Os tempos de descida das mãos foram também calculados de forma a que a respectiva distância entre elas (os tais vinte centímetros vistos a olho sem olho) representassem no fim do percurso o mesmo valor em tempo. Ou seja, e para quem não está a ver bem a situação, o meu objectivo era fazer com que a minha "primeira" mão, ao atingir o objectivo desse tempo de espera à outra para o caso de haver alguma acção de rejeição, recolhendo-se assim a "segunda" num ápice.
Ora, como todos sabem, fazer com que uma mão toque num dado sítio, de um corpo feminino neste caso, não é o mesmo que fazer com que duas mãos toquem em dois dados sítios de um corpo feminino. A ideia de "um descuido" é mais razoavelmente aceite quando se trata de uma só mão do que quando se trata de duas mãos.
Para além do mais lançar duas mãos, mesmo lentamente, tem conotações com o conceito de objectivação do objecto ao qual são lançadas as duas mãos: com uma mão toca-se, com duas agarra-se, é assim que eu vejo a coisa. É claro que também se pode agarrar com uma só mão porque, salvo casos excepcionais, as mãos têm cinco dedos cada uma e entre os dedos flectidos pode-se agarrar, por exemplo para dar um beliscãozinho, daqueles pequeninos que funcionam por vezes como uma sugestiva provocação.
Mas o que interessa aqui é o princípio geral: uma mão tem mais escapatória para uma desculpa do que duas mãos. Como não deve haver muita gente interessada em exemplos de desculpas vou continuar a história mas sempre digo que a melhor de todas, a campeã olímpica das desculpas, é um gajo fazer que está a dormir...essa é mesmo a recordista mundial.
Pois bem e regressando às mãos e ao corpo (isto não vai muito longe, não pensem em ficar escandalizados desde já) a coisa, a mão mais concretamente, já tinha nesta altura descido até uma posição razoável e estava situada à altura do ventre, descendo sub-repticiamente ao longo do lençol. Faltava-lhe a parte mais difícil que era a aproximação em diagonal, de preferência, com um movimento elevatório correspondente aos cerca de trinta / quarenta centímetros de altura do corpo naquela zona (isto medido também a olho sem olho).
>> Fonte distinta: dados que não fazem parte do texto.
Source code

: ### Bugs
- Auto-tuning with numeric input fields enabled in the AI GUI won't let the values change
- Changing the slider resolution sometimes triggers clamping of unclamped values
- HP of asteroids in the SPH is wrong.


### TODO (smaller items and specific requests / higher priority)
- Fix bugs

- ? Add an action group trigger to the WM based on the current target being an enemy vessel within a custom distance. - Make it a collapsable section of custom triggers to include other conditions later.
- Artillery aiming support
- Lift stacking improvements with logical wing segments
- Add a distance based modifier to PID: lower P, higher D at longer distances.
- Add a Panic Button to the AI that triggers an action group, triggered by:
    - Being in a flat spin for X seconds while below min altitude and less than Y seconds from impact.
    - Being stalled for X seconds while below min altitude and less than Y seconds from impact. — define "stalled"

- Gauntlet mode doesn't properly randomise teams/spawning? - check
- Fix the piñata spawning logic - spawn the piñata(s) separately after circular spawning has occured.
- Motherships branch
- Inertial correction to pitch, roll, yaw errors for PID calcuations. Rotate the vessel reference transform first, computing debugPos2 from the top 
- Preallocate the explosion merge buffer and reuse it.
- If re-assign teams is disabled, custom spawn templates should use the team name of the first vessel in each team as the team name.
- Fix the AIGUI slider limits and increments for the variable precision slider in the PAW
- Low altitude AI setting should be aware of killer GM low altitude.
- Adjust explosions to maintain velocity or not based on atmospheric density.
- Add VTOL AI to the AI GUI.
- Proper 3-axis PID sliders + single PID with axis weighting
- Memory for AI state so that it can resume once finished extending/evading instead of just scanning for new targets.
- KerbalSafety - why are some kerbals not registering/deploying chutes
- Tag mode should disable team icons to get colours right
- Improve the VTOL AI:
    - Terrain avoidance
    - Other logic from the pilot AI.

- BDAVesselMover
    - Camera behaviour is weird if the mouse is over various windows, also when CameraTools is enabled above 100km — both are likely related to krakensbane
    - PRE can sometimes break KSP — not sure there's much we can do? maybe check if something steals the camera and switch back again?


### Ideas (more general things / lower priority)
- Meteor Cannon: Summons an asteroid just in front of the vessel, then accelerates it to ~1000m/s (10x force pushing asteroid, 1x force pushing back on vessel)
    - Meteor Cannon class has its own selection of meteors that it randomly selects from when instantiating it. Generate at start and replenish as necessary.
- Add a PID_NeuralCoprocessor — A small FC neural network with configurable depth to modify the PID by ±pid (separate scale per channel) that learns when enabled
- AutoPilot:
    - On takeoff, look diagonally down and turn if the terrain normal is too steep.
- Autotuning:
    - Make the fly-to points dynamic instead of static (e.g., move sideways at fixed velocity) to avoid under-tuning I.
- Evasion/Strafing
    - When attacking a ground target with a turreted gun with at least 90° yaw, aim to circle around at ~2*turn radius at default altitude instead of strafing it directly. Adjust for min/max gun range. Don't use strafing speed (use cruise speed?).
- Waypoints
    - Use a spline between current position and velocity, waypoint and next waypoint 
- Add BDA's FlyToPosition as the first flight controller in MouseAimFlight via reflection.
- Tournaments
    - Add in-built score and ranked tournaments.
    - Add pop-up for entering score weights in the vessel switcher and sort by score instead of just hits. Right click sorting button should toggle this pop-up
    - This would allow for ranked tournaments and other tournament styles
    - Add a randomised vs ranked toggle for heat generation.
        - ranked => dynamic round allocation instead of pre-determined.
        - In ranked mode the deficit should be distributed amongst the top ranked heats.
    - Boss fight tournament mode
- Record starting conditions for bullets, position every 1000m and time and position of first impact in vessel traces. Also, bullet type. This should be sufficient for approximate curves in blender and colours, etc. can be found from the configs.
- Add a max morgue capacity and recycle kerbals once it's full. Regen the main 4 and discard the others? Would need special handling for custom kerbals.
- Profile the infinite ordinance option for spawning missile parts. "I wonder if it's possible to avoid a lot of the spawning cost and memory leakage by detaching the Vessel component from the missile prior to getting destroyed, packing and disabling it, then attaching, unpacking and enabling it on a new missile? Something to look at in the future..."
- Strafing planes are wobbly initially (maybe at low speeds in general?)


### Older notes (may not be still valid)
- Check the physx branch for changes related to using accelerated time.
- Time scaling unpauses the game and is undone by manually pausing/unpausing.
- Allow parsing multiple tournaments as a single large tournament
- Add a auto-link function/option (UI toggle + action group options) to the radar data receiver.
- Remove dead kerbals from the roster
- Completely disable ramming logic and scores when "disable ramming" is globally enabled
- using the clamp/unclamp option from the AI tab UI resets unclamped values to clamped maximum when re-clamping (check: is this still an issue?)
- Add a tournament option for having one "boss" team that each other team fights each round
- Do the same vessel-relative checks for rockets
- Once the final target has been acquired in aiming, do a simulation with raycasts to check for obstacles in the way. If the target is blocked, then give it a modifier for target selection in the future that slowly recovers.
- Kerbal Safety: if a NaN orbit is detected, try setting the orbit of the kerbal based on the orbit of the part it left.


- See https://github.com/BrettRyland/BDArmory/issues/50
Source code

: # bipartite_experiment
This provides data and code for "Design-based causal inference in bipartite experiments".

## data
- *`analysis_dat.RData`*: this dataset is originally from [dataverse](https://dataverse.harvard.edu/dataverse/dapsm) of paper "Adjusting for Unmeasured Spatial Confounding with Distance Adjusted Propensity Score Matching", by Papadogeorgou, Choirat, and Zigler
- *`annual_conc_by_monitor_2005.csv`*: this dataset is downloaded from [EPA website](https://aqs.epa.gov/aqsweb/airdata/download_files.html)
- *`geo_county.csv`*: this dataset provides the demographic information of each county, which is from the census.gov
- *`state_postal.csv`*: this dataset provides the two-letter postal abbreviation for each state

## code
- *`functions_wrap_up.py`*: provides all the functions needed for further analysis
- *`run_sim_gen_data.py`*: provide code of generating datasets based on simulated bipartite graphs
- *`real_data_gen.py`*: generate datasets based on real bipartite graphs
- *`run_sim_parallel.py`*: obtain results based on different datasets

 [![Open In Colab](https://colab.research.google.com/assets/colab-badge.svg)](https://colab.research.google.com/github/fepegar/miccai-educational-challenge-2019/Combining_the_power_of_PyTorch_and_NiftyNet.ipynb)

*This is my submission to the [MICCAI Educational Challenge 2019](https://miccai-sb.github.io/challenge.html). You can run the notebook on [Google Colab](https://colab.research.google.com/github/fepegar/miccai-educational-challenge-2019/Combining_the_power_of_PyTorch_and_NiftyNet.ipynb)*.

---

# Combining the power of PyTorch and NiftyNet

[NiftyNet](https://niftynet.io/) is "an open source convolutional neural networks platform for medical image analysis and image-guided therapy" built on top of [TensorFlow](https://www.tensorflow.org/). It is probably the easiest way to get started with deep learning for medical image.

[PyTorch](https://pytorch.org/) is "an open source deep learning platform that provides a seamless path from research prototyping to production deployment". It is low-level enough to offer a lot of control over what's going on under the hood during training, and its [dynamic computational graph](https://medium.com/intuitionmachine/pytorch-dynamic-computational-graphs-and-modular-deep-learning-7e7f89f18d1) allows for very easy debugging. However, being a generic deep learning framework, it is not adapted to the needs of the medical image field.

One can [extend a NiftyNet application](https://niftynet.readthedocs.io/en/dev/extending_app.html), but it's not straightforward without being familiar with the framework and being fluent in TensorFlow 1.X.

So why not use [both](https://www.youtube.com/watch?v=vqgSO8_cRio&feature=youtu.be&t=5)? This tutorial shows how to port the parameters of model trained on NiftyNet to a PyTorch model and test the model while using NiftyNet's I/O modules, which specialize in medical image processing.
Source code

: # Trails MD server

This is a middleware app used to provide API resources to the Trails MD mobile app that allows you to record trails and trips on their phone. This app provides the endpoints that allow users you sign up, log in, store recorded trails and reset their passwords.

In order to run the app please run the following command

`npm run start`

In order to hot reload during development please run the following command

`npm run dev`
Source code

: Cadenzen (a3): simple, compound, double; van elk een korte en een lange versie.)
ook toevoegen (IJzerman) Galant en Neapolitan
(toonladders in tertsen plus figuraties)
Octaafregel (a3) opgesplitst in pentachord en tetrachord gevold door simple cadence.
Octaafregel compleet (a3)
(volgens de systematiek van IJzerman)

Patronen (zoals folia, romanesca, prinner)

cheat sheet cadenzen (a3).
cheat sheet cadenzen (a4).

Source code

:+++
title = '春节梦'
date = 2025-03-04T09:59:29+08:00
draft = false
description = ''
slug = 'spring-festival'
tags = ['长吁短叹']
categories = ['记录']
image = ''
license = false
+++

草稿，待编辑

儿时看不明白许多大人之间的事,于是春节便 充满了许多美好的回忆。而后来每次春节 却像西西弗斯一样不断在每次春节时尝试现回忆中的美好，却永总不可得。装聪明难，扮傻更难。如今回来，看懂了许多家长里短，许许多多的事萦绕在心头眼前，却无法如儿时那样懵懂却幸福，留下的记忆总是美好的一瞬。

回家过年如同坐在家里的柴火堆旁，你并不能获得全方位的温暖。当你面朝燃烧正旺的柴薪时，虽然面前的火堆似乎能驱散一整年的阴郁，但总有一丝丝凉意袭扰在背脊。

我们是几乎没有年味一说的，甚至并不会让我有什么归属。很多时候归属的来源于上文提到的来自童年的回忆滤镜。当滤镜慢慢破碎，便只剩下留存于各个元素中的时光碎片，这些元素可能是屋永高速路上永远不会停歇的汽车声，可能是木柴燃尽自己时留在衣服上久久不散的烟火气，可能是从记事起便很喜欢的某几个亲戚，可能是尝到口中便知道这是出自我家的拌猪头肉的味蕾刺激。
Pois bem, nesta altura da descrição a segunda mão deixa de ser importante e vamos ter de esquecê-la para libertar espaço psicológico para o desenrolar (rápido mas lento) dos acontecimentos. Fui levantando a mão, e o braço, pois que sem braço a mão não subia, ou podia subir desde que fosse utilizado o sistema da escadinha com os dedos, mas como devem compreender todos os efeitos desejados tanto para a fuga como para a surpresa iriam abaixo neste último sistema, o da escadinha dedal.
Eu estava disposto a sofrer um bocado porque sei, por experiência própria e através de abundantes consultas bibliográficas, que havia a possibilidade de eu, ao tocar no corpo da mulher, receber sempre uma recusa, um afastamento, um chega p'ra lá. Muitas vezes isso acontece porque acontece de forma definitiva, a que vulgarmente se chama de tampa irrevogável, mas também se pode dar o caso de se tratar apenas de uma espontâneo acto quase reflexo de pudor, uma recusa que não significa de facto uma recusa, no sentido mais elaborado do termo.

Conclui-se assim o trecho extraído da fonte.